Just bought a used GTO and it came with the AEM cold air instake system (uninstalled and used). I am installing it today and everything seems right except the crankcase vent hose will not reach the little outlet on the throttle body pipe (i dont know the exact name sorry).

On the OEM pipe it fits snug and perfect but on the AEM one the little outlet is closer to the filter and i dont think it will reach. They are too far apart.

Am I missing some kind of tube that came with the entire intake system thats supposed to connect the two? Any DIY solutions? thanks guys.


----------



## GTO691024 (Aug 17, 2011)

sorry unfortunately it seems I am missing the 3/8 hose

http://www.aemintakes.com/instructions/AEM-21-8020_inst.pdf

do you think I can just get a 3/8 hose from Home Depot or something and connect the two?

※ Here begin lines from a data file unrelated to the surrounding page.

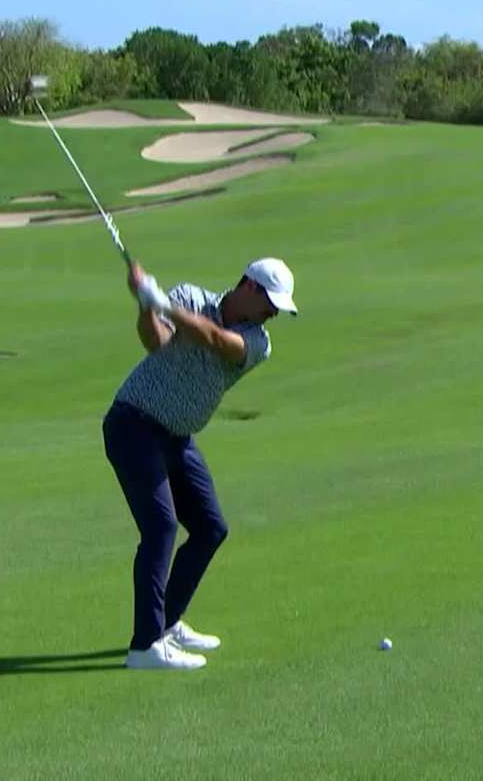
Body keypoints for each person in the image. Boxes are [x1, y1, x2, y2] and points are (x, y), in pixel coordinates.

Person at [102, 256, 297, 670]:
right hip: (134, 424)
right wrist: (146, 304)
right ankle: (146, 646)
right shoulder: (191, 295)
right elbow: (156, 342)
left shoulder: (257, 341)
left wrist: (166, 305)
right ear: (247, 286)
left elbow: (214, 339)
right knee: (161, 527)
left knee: (210, 529)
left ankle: (168, 622)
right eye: (270, 302)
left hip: (177, 437)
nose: (274, 313)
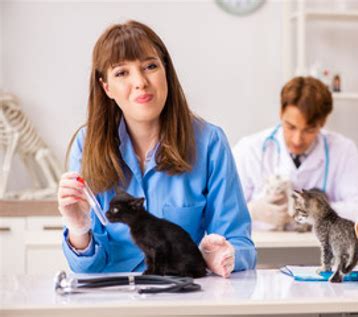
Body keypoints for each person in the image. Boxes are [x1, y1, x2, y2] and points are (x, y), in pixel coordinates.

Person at [57, 20, 256, 277]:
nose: (140, 82)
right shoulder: (87, 145)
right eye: (121, 73)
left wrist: (224, 255)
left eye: (150, 66)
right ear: (106, 87)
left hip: (183, 296)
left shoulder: (209, 142)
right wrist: (79, 229)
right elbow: (87, 266)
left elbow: (240, 243)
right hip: (112, 300)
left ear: (166, 72)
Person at [233, 76, 358, 230]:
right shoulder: (250, 149)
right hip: (262, 250)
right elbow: (222, 213)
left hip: (320, 250)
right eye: (291, 127)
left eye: (309, 130)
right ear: (281, 113)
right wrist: (252, 211)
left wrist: (319, 210)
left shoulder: (343, 150)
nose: (297, 140)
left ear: (323, 122)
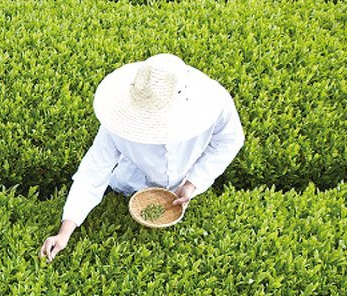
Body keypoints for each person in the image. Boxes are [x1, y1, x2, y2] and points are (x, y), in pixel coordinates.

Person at [40, 53, 244, 261]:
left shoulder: (215, 104)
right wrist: (64, 233)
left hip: (184, 182)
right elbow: (93, 172)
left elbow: (229, 141)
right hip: (129, 182)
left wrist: (193, 183)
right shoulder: (117, 124)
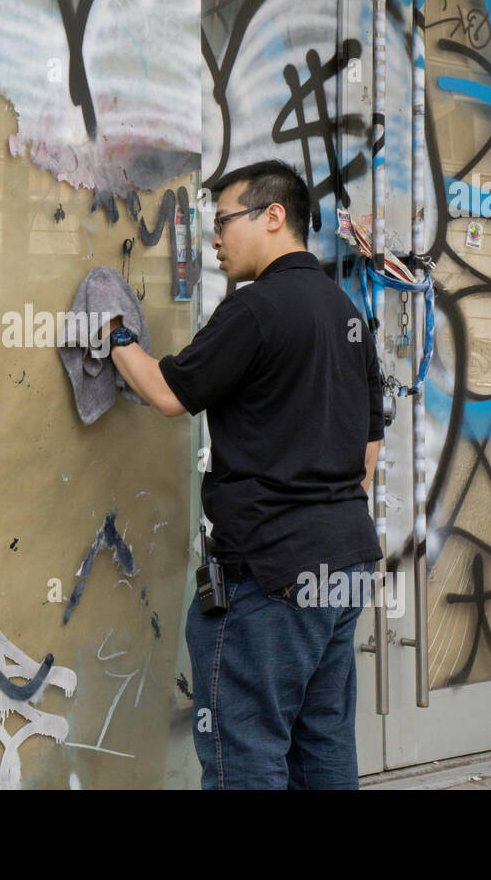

Thx


----------



## svede1212 (Nov 1, 2005)

Go to an auto parts store and buy some 3/8" rubber gas line. The hose isn't a breather but the fresh air supply for the crankcase or at least it's supposed to be. The breather connects behind the TB. Under WOT there is no vacuum to pull air into the intake manifold behind the TB and vapors travel the wrong way up the supply hose and into the intake. It's one of the reasons "catch cans" aren't that effective.


----------



## GTO691024 (Aug 17, 2011)

thanks for the reply

i did exactly that, went to kragens got a 3/8 fuel hose and just zip tied the two ends. Should work for now. thanks again


----------



## GTO JUDGE (May 14, 2005)

Make sure you reinstall your MAF sensor in the correct position (not backwards) there is an arrow on it to guide you.


----------